Cat Gaa and Moving to SpainCat, often labelled the “hada madrina of the Americans in Seville” (the fairy godmother) walked the Camino de Santiago about a year ago. She shares with us her walk, her impressions and her reasons for taking the journey. (You can read more about this and see some pictures on her blog sunshineandsiestas.com)

Food also features in this podcast, as Cat loves to try anything and everything, as you can see from her blog series Tapas Thursdays.

Cat also talks about her time teaching in Galicia and in Andalucia, as well as her first impressions of the city of Valladolid.

(During our conversation she mentions “Rajoy” – he’s the Spanish Prime Minister/Presidente del gobierno.)

 

Moving to Spain book by COMO Consulting

Moving to Spain book by COMO Consulting

Having gained much insight and learnt many lessons during her move and time in Spain, she has now set up COMO consulting, to help Americans move to this country. Together with Hayley Salvo, she has also written an ebook gathering tonnes of advice and information about visiting and living in the country.
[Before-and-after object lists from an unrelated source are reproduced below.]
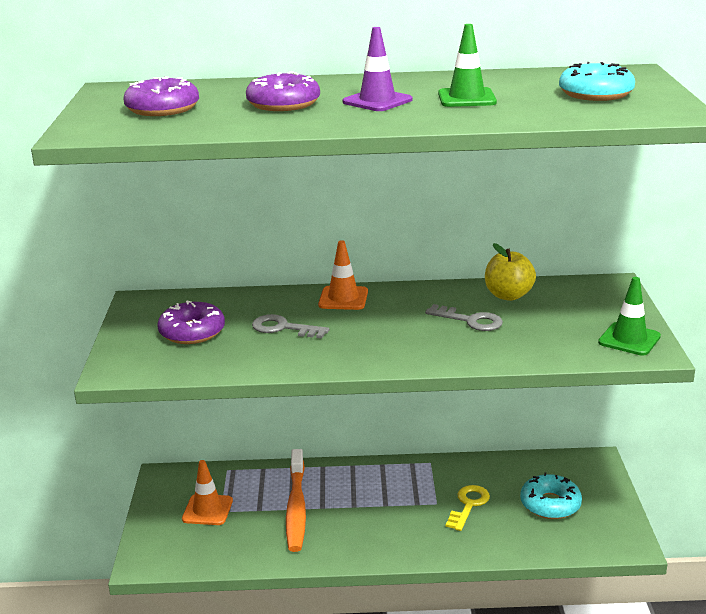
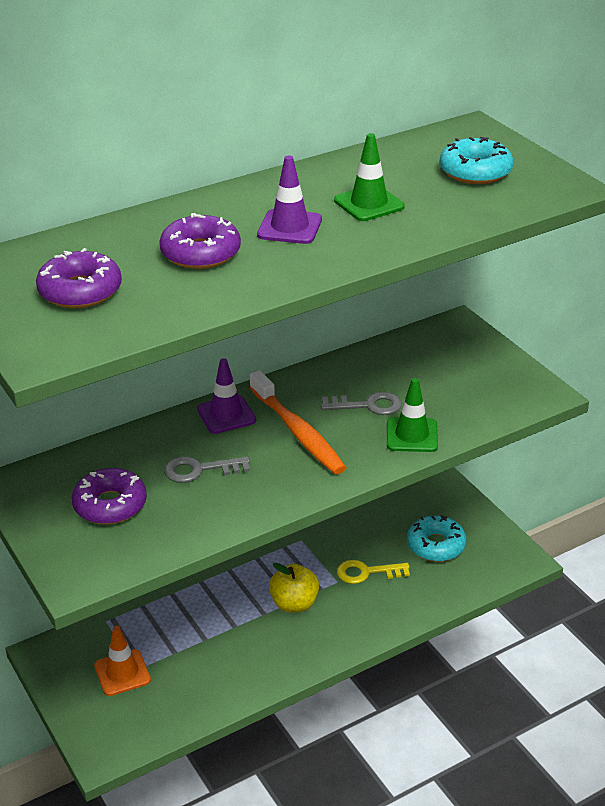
camera: 30 degrees left, 10 degrees up
orange toothbrush [286,449,306,552] -> orange toothbrush moved to [249,370,347,474]
orange traffic cone [318,240,368,310] -> purple traffic cone [197,358,256,434]
yellow key [446,485,490,531] -> yellow key turned 90 degrees counterclockwise [337,560,410,584]
yellow apple [485,243,536,301] -> yellow apple moved to [269,563,319,613]
green traffic cone [598,277,661,355] -> green traffic cone moved to [387,378,438,452]

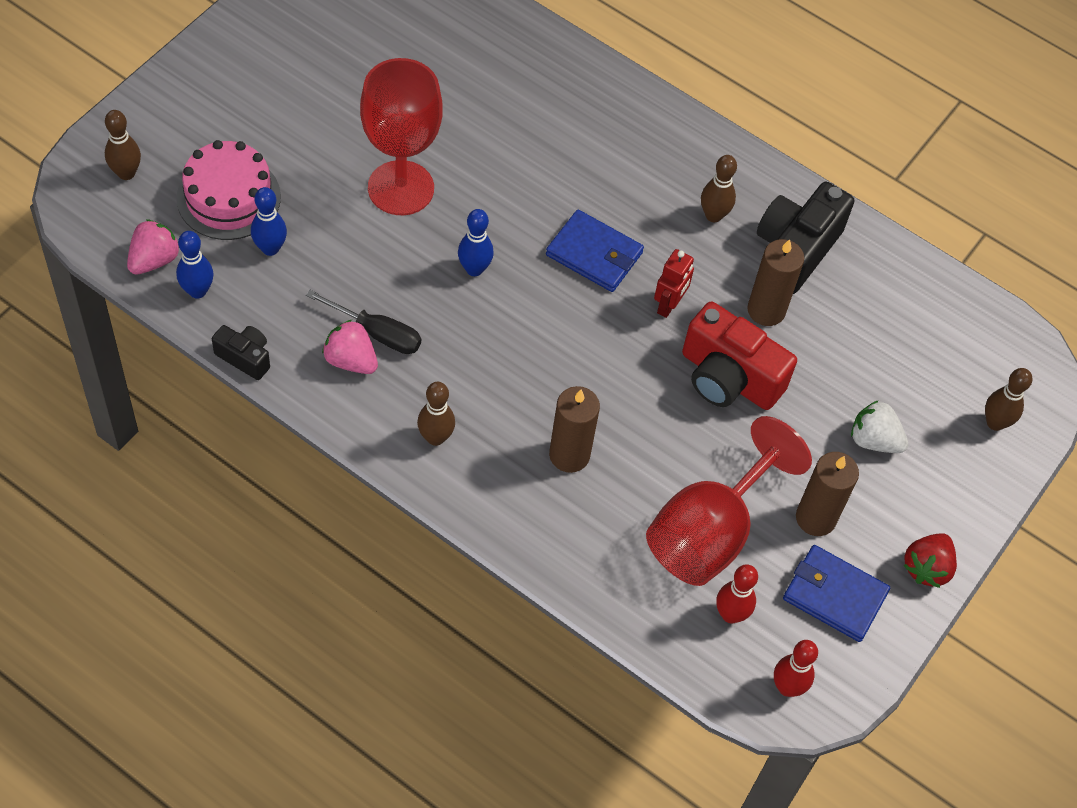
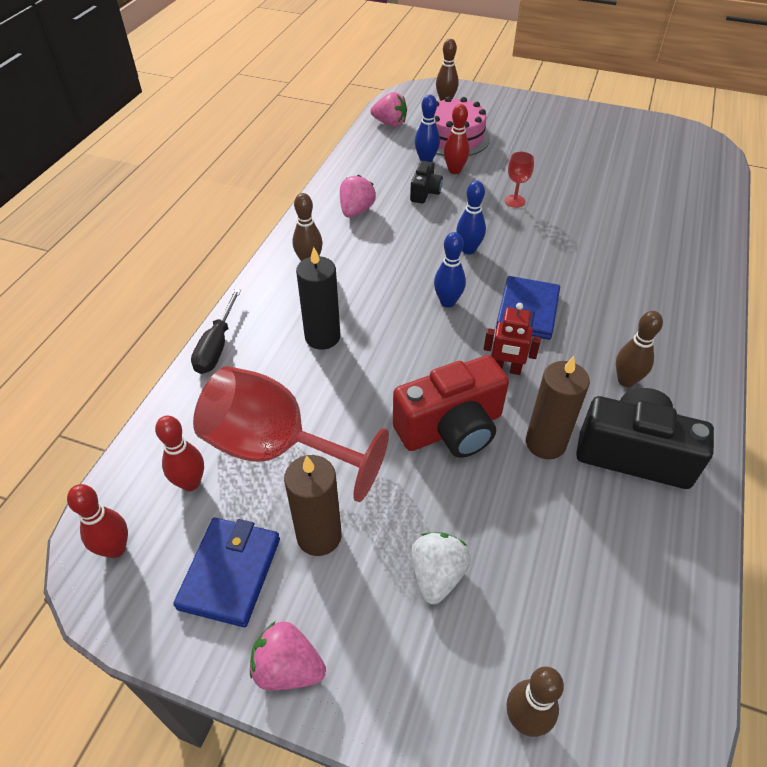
camera: 80 degrees right, 10 degrees down
blue bowling pin [176,231,214,299] -> blue bowling pin moved to [434,232,466,307]
black camera [212,325,270,380] -> black camera moved to [410,161,443,204]
black screwdriver [306,290,421,354] -> black screwdriver moved to [191,289,241,374]
red goblet [360,58,443,215] -> red goblet [505,152,534,208], size x0.40
brown candle [549,386,600,473] -> black candle [296,247,340,350]
red camera [682,302,797,410] -> red camera turned 135 degrees counterclockwise [393,355,509,458]
red strawberry [903,533,957,588] -> pink strawberry [250,621,326,690]
none -> red bowling pin [444,104,470,174]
“Como” means “how”, by the way.

You can get in touch with Cat through both the Sunshine and Siestas blog (sunshineandsiestas[at]gmail.com) and COMO Consulting.

Here are my thoughts on the book, which I’ve included in the podcast:

Moving to Spain is a beautifully put together book to help American visitors set up shop in the country. It’s been written by Cat Gaa and Hayley Salvo, two Americans who’ve lived in Spain for more than ten years. They have plenty of advice to give you, lots of stories to share and a sense of humour that will lighten up your preparations.

Although the book has been written with an American audience in mind, it provides plenty of advice and insight for anyone thinking of moving to Spain. Advice is really specific and detailed: from the shoe sizes that are available in Spain (“Boys needn’t worry, but girls who wear larger than an EU40 should throw in a few extra pairs because size 41 and up are difficult to find in Spain”) through the toiletries available (“Amass your stash while you’re in the States because Spain lacks in selection when it comes to tiny travel hear.”) to the more serious aspects of settling down abroad, like obtaining a resident’s permit or registering with the local town hall. They’ve even written a chapter on teaching private classes in Spain, in case you’re thinking of doing that.

Each chapter is full of useful vocabulary and a warning, in the form of a “What almost went wrong…” story. Some of their advice goes beyond moving to Spain: “Bottom line: if it sound too good to be true, it is!”

So, if you want some quality, detailed and up to date information from two ladies who’ve been there, done that and have now set up a consultancy to help others make the move, check out this book where you’ll find information on Paperwork, Looking for a Place to Live, Selecting a Mobile Phone and Internet Provider, Banking, Health Care, the Spanish School System and of course, Spanish Culture.